Did you know that you are 25 times more likely to have your identity stolen than your car? It's true—in fact, the Federal Trade Commission expects that 12 to 15 million people in the U.S. will be victims of identity theft or fraud this year alone. These criminals are out there, Jean says, and it's important to protect yourself before it's too late. Jean talks to Todd Davis, CEO of LifeLock and an identity theft expert, about what you need to know—and do—to avoid identity theft.
- Know that credit card companies are not always on your side, Todd says. Remember, they are running a business, and they want you to run up charges and apply for new cards.
- Contact all three credit bureaus and tell them that you want to place a fraud alert on your account. Anyone can take this step to protect themselves from becoming a victim of fraud, Todd says. Then, stay on top of it because it will expire in 90 days, so you'll have to renew again. It's a quick phone call that is well worth it.

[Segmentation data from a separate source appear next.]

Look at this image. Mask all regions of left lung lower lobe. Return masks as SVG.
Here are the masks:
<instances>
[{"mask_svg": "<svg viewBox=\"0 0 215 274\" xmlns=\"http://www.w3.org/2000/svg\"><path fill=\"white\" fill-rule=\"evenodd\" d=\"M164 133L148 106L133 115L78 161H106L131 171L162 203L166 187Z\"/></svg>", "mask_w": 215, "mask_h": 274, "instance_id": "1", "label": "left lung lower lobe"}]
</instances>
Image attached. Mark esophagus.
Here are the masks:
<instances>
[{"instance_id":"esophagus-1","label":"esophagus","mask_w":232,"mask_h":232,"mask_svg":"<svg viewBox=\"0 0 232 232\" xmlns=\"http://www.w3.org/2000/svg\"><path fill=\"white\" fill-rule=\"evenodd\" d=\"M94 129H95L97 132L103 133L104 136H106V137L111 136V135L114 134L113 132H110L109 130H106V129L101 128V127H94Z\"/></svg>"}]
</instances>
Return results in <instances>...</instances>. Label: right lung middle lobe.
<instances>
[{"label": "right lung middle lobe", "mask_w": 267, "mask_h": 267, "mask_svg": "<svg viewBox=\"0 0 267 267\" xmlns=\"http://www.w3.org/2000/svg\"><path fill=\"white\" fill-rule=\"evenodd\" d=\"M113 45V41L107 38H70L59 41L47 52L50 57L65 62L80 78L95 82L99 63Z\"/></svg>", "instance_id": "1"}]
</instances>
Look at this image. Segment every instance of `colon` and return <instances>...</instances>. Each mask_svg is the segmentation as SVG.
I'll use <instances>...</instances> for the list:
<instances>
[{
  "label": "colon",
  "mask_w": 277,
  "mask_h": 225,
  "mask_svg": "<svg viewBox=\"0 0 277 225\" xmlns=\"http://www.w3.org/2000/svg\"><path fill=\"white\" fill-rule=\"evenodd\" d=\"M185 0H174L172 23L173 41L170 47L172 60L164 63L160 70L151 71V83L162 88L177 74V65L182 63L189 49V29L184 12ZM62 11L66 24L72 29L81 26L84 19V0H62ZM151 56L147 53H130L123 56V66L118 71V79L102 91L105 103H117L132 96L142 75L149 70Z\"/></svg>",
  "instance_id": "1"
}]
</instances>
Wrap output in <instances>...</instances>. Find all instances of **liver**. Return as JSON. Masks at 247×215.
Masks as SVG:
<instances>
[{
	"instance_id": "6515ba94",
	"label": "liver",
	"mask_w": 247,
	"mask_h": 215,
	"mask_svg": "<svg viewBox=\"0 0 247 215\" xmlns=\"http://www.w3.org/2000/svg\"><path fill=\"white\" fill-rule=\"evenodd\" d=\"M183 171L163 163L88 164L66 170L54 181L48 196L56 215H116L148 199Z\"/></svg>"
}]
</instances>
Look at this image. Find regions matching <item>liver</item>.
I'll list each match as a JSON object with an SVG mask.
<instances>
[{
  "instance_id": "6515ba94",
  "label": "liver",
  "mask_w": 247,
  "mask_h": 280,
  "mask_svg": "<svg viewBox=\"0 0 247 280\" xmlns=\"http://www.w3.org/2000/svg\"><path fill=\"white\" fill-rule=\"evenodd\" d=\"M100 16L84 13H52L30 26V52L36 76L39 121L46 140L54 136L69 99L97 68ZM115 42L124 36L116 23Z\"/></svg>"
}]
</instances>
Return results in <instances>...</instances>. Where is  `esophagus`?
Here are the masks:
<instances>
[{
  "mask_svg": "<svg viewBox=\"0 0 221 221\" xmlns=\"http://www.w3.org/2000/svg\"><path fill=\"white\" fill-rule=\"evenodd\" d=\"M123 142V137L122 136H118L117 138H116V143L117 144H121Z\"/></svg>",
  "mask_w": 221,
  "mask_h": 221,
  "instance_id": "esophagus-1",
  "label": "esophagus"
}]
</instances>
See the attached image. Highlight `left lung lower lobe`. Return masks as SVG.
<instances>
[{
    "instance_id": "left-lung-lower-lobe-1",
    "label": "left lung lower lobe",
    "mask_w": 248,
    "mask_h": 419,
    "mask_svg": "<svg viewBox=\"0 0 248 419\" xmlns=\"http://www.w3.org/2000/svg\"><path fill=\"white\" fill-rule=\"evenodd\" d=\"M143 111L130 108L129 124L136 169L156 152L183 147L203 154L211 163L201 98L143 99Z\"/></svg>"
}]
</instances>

- Remove yourself from credit card offers. Opt out by calling 1-888-5-OPTOUT to stop those unsolicited credit card applications from showing up in your mail.
- Shred your documents. It isn't a foolproof method, Todd says, but it is helpful, especially if you invest in a good-quality machine.
- If you do become a victim, time is of the essence. File a police report immediately, and go to the FTC website to register yourself as a victim. Then, pull your credit reports so that you can begin repairing the damage.